GrowthScript AI
    Case Study · 300-person infra SaaS · Series C

    From a stalled AI stack to 3× more sales calls.

    A developer-facing observability company had every modern AI tool you can name and almost nothing to show for it. Five tools, no shared brain, pipeline flat for two quarters. We rebuilt the motion as one operating system in Claude Code. The numbers moved in the first month — and kept moving.

    Headline outcomes · first full month
    Sales calls booked per month
    14 → 41
    Daily research + list build
    6 hrs → 25 min
    Reply rate on LinkedIn intent DMs
    <1% → 31%
    01

    The stack that wasn’t working

    The GTM team had bought into AI hard: an intent-data tool, an AI SDR autopilot, a research assistant, a content tool, plus Claude Cowork with connectors to CRM, Gmail, Slack, and a data provider. On paper, modern. In practice, the numbers hadn’t moved in two quarters. Sales calls booked sat at 13–15 a month.

    A modern AI stack and a flat pipeline. The board wasn’t buying it twice.

    02

    Why it stalled — three compounding failures

    The tools didn’t share a brain. The intent tool knew which accounts were hot. The research assistant knew the prospect’s background. The AI SDR knew the email templates. None of them knew what the others knew. An SDR rebuilt context by hand at every step.

    Cowork sessions reset. Good workflows, but every session started cold. The connectors pulled live data fine, but there was no persistent place for the ICP, the voice, or what had already been tried. Nothing compounded.

    The AI SDR sounded like an AI SDR. Grammatically perfect, completely generic. Reply rates under 1%. Two domains started flagging the sends as spam. The team had turned it off but kept paying for it.

    “We had spent a year buying AI and we were busier than ever, but the calendar wasn’t filling up. It felt like we’d automated the busywork and none of the outcome.”
    — RevOps Lead
    03

    What we built

    Not another tool. One operating system in Claude Code, run from the team’s own repo, holding the ICP, the voice, the signal rules, and the history. Six specialist workflows that feed each other instead of working in isolation: Signal scan, List build, Outreach, Qualify, Deal brief, and Retarget.
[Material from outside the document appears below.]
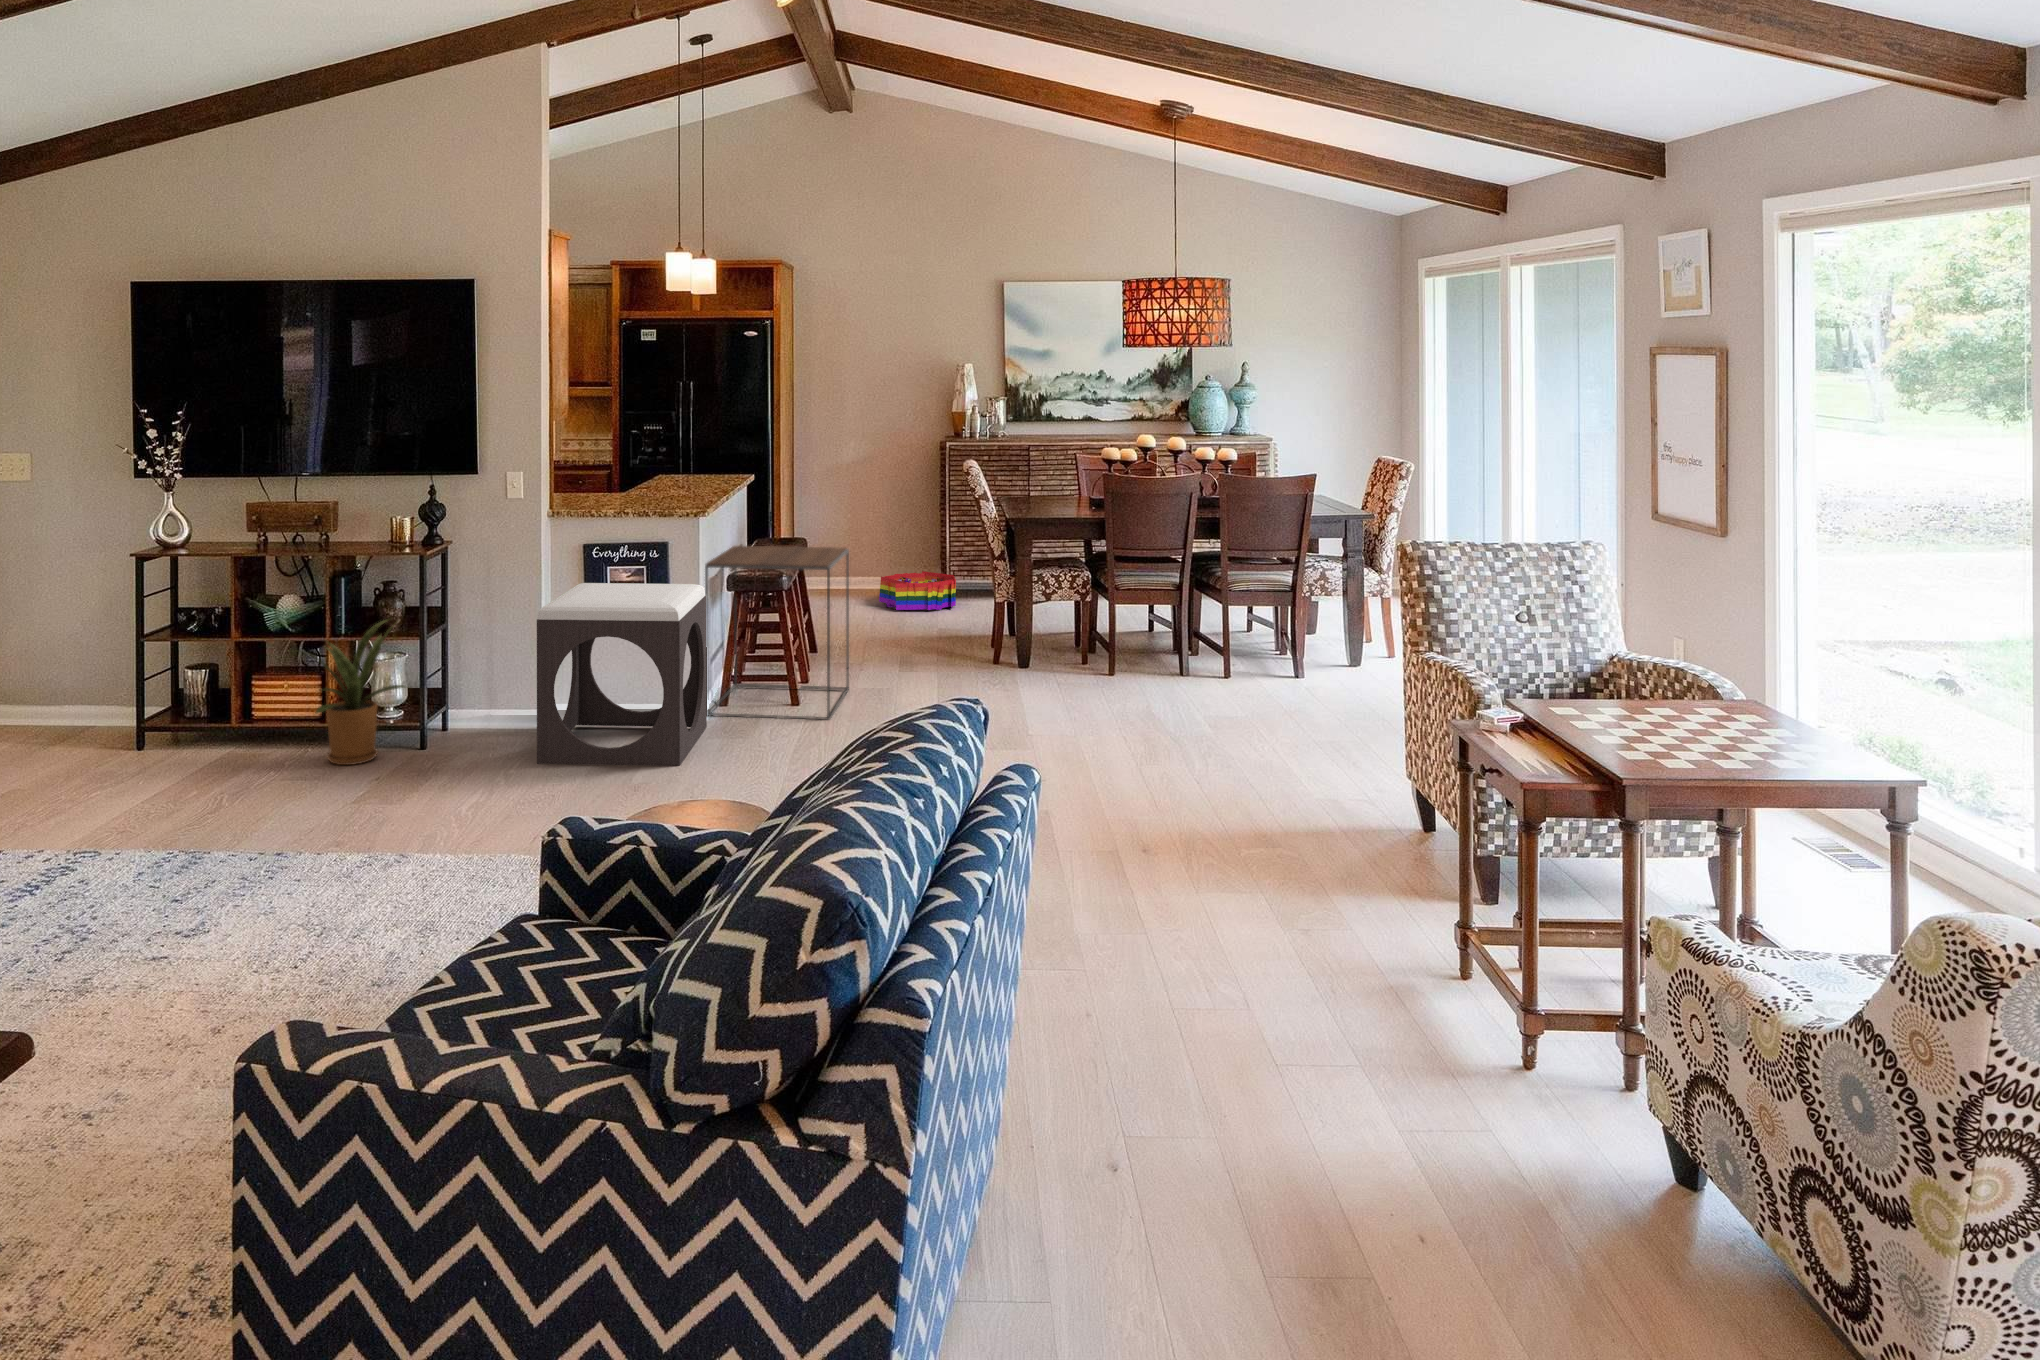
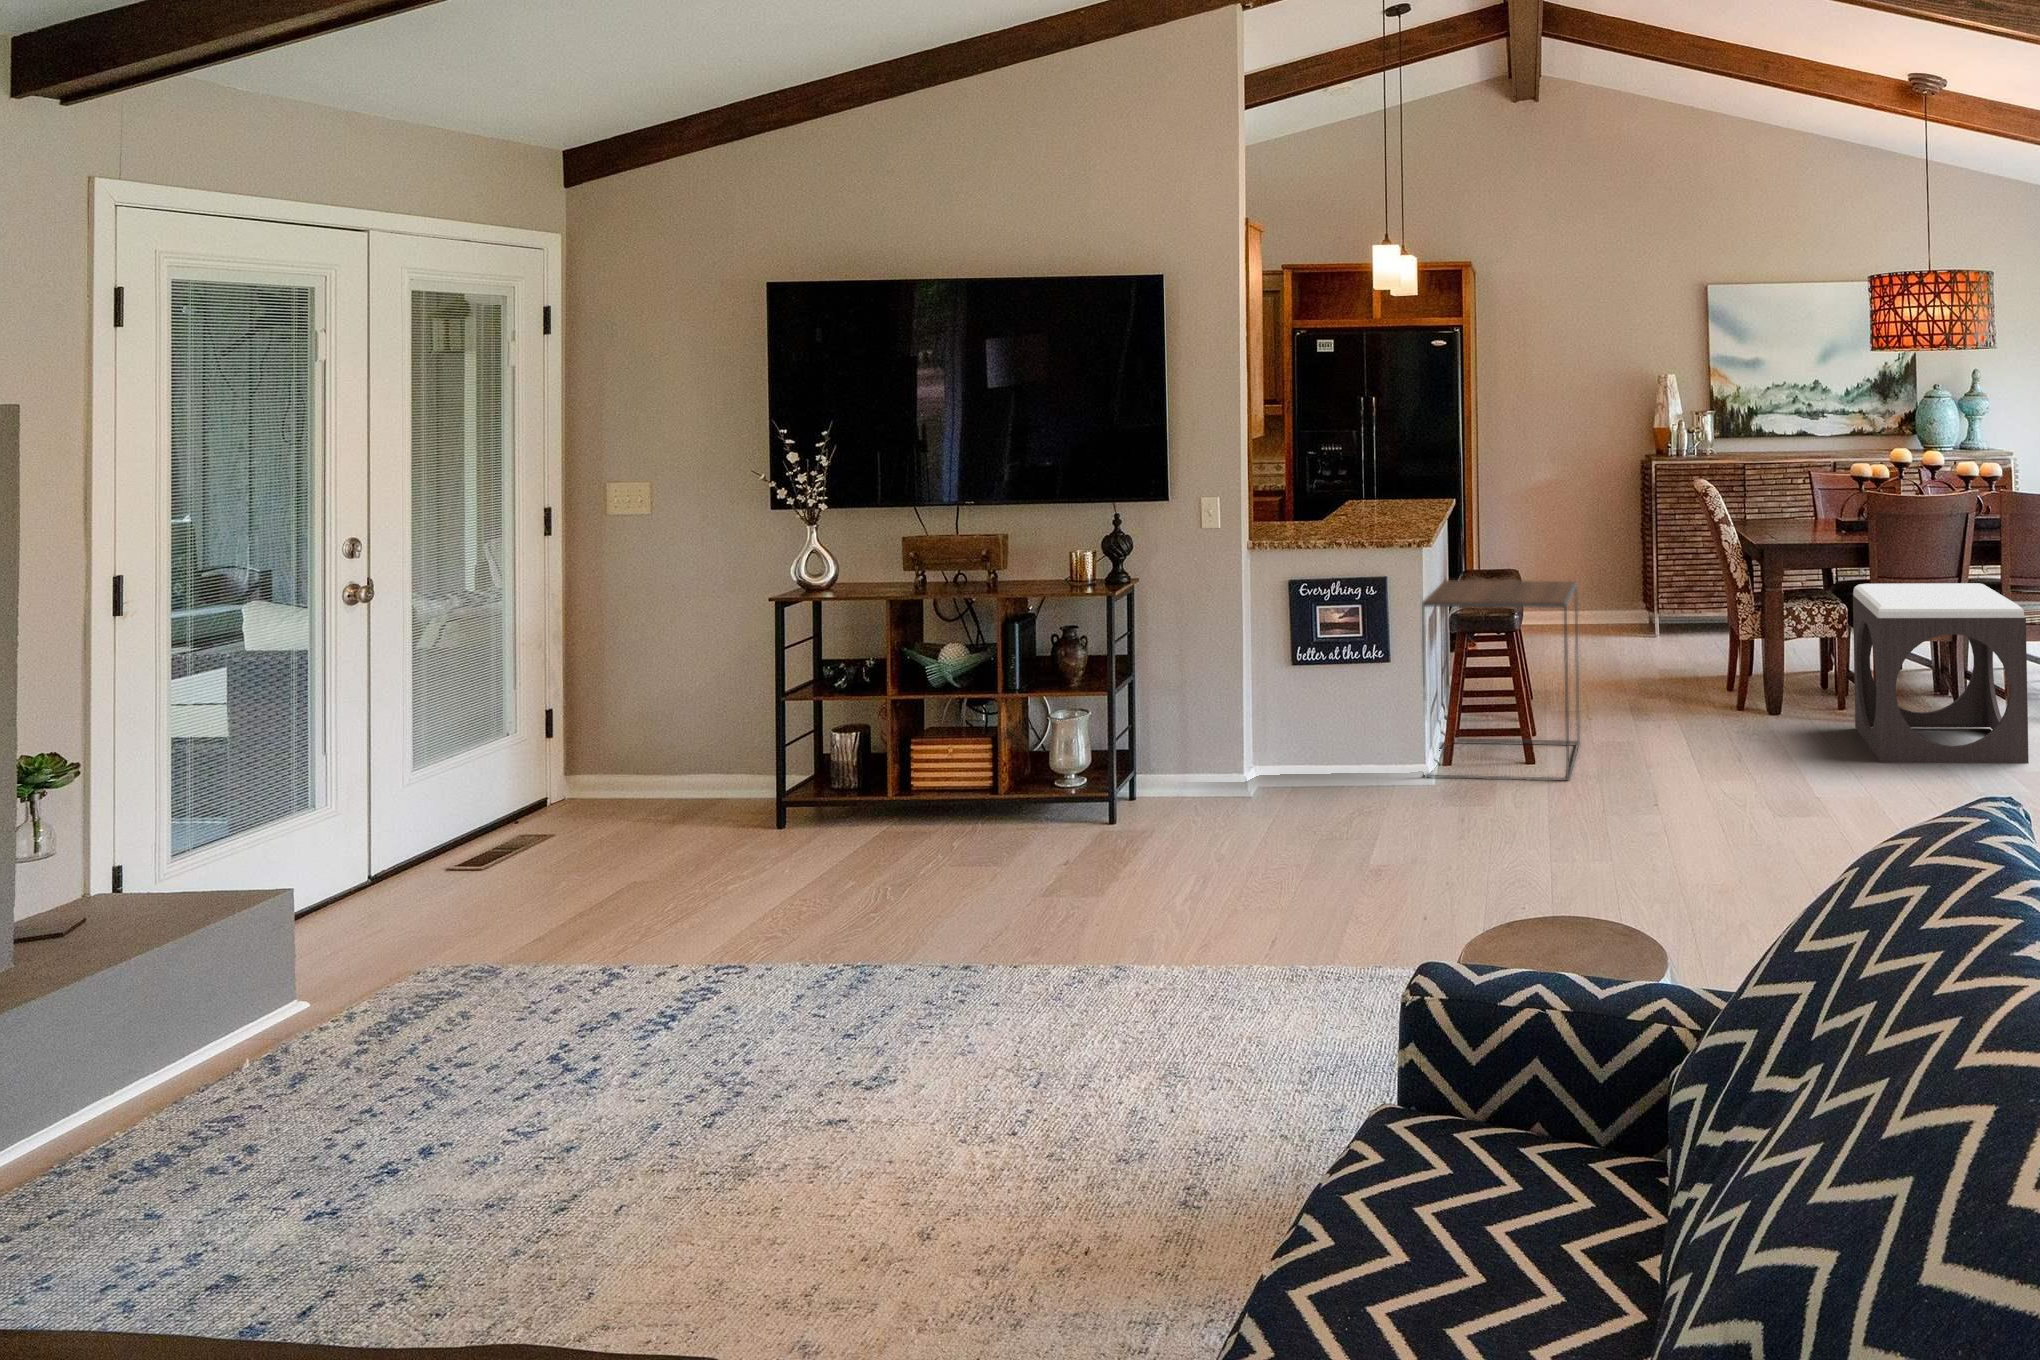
storage bin: present [879,571,956,610] -> none [1580,604,1666,648]
footstool: present [537,583,707,766] -> present [1853,583,2029,763]
house plant: present [313,619,406,765] -> none [946,669,1096,845]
    Under all of it: a voice profile + automatic linter so nothing went out sounding like a robot, a do-not-contact guard that blocked any draft to someone who opted out, and a long-term memory file so the system remembered what worked last week.

    Cowork is where you do the work. Claude Code is where the system that does the work lives.

    04

    Why Claude Code, not Cowork

    Persistence, visibility, versioning, and enforcement. The team’s system grew past 50 files — knowledge bases, skills, templates, drafts, briefs, a content library. At that point the file tree IS the system, and Cowork’s in-app browser hits a wall. Three things only compound because they live on disk: a memory file of what worked last week, a second brain that decomposes winning posts into reusable patterns, and a component library that assembles new infographics from parts that already performed. Each writes back to a file; each session starts smarter.

    The numbers, first full month

    Before → After
    Sales calls booked / month
    14 → 41
    Daily research + list build
    ~6 hrs → 25 min
    LinkedIn intent DM reply rate
    <1% → 31%
    On-brand infographics / month
    0 → 9
    AI tools in active use
    5 → 1 system

    The lesson

    The team didn’t have a tooling problem. They had a system problem. Five smart tools with no shared brain, no memory, and no enforcement will lose to one operating system that has all three. The AI was never the bottleneck. The glue was. If your stack looks busy but your calendar looks empty, that’s usually the tell.

    Illustrative composite based on common patterns we see, not a single named client. Numbers are representative.